As technology allows more geographic flexibility and a hyper-connected economy, SMEs become serious contenders to well-established MNEs (MultiNational Enterprises). They can achieve today what once only giant corporations could – a global footprint. They are no longer simple lubricators to a machine controlled by big businesses – they are the final economic output generators, and they are global in their own right.
In developed countries, SMEs account for 99% of all firms, provide 70% of all jobs and generate between 50% and 60% of the national economic output while in Mauritius, they contribute only about 40% to the economy and 62% of total employment*[1]. SMEs significance across the world are beyond question; yet, the gap between these figures is blatant. What is impeding their growth in emerging countries, and particularly in Mauritius?
Mauritius is held up as an oft-used illustration for small, successful nations. With limited natural resources, a barely-educated workforce, a multicultural society and a small domestic market, the island has managed to multiply its GDP 35-fold since its independence in 1968, with no signs of abating. A lesser known fact, however, is the mid-income trap Mauritius is caught in. The supply chain is increasingly restricted to mature enterprises and the economy is polarised around vertically-integrated conglomerates. The result? An SME sector that is trailing behind. There is little denial about the vulnerabilities that SMEs face, chief among which are access to finance, organisational development, training and access to technology.
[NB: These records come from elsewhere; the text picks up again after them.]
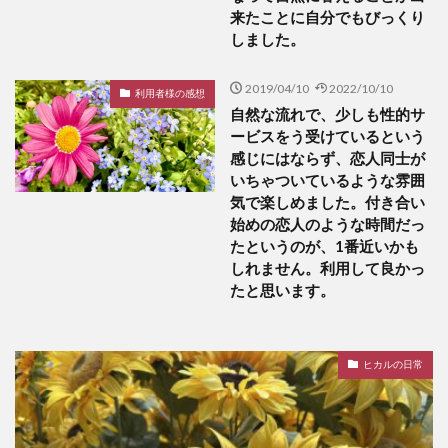
来たことに自分でもびっくり
しました。
2019/04/10
2022/10/10
利用者様の感想
自然な流れで、少しも性的サ
ービスをう受けているという
感じにはならず、恋人同士が
いちゃついているような雰囲
気で楽しめました。付き合い
始めの恋人のような時間だっ
たというのが、1番近いかも
しれません。利用して良かっ
たと思います。
ヒカルの日常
Having gained prominence in the policy debate, these issues elicited a 10-Year Master Plan, crafted by the Ministry of Business, Enterprise and Cooperatives. The government, by turning to entrepreneurs to support future growth, hopes to transform the SME sector into a powerful propeller of the economy. In response to the challenges outlined, the Master Plan devises concrete measures that might just be the ‘game-changing’ formula it aspires to be.
Access to financing
Mauritian’s most common financing options remain traditional debt instruments (family loans, bank loans, overdrafts and credit lines) and asset-based financing (leasing and factoring). Yet, when seeking these options, SMEs face stringent conditions compared to bigger companies. The Master Plan’s strategy aims to tackle the issue at the root, at the start-up or development phase:
- Encourage alternative financing by amending the current framework to allow online platforms for equity crowdfunding and peer-to-peer lending
- Provide tax incentives to Angel Investors and, potentially, partial protection against loss. Angel Investors, beyond monetary investment, add as much value from mentoring budding entrepreneurs.
Organisational development and training
SMEs, being deeply rooted in the local ecosystem, often lack entrepreneurship acumen and formal training in matters like bookkeeping, how to secure a bank loan or even customer service. Tailored skills training is key in bolstering entrepreneurship and ensuring business viability over time. The Master Plan resolutely seeks to foster an attitude of entrepreneurship and reinforce the human capital:
- Make entrepreneurship mainstream in secondary and tertiary education by emphasizing personal development – not as a mere add-on, but as a compelling prerequisite – and making three to nine-month internships mandatory for university students.
- Institute the Global Entrepreneurship Week, where students and graduates connect with entrepreneurs, mentors and potential investors. Successful entrepreneurs can showcase their ventures and in, turn, encourage young people to follow suit.
- Set up incubators, which offer start-ups a shared operation space for a more collaborative work environment with networking and funding opportunities.
Access to technology
Daunted by diseconomies of scale and an inability to distinguish themselves from their larger competitors, SMEs can only foster innovation by appropriating technologies which, more often than not, are associated to risks and costs that many cannot bear. The Master Plan acknowledge this gap and brings forward solutions to create high-tech SMEs:
- Optimize the Intellectual Property framework (cost, procedures and time) to enable SMEs to protect their creations and intellectual rights, which is vital in an increasingly knowledge-based economy.
- Encourage technology transfer through a structured network including MNCs, universities and technology institutes and grant fiscal advantages (a waiver of up to 25% of taxes) to MNCs that cooperate
And while these measures only scratch the surface of what the Master Plan outlines, they represent great strides in Mauritius’ relentless pursuit of joining the league of high-income countries by 2030.